In this study we analyze the carbon isotope composition of bulk organic material as well as extracted lipids from the Lake Gilmore sediment cores at both a near-shore and mid-lake location. These analyses reveal very low accumulations of organic carbon, concentrated primarily in the gypsum-rich near-shore core. The near-shore sediments show a down-core decrease in abundance of organic carbon as well as depletion in the carbon isotope composition (δ13C) with depth. Bulk carbon did not exhibit the unique, highly depleted, diagnostic signature associated with methanotrophic biomass. Compound-specific isotope analysis (CSIA) of carbon in extracted methanotroph PFLAs can confirm the presence of a methane cycling metabolism at depth.
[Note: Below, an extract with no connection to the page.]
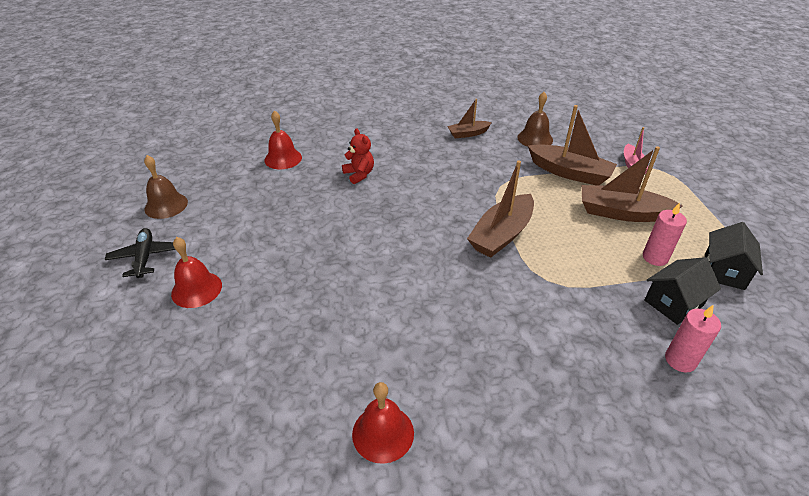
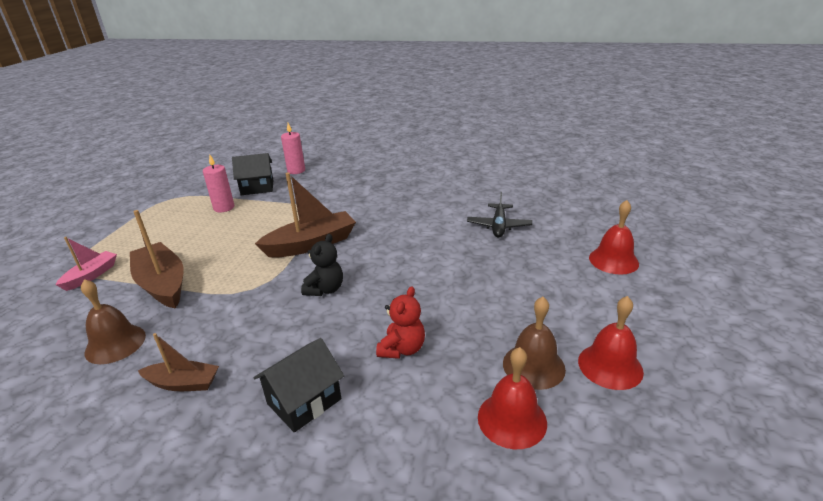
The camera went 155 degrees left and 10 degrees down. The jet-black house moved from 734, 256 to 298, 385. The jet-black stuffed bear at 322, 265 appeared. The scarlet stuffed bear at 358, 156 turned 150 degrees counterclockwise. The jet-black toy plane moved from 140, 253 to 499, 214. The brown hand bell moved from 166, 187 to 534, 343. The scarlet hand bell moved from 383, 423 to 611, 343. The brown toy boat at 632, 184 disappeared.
Also, additional extractions have isolated lipids associated with lake-edge grasses. These analyses consider both the chain-length distribution and carbon CSIA of these lipids in order to understand the effect of terrestrial detritus on any preserved methanotroph carbon signal, given the very low amounts of microbial biomass found in lake cores. While the mineralogy does not suggest anaerobic conditions, further investigation includes extraction of archaeal lipids in order to identify the presence of any methanogenic community associated with the putative methanotrophic community.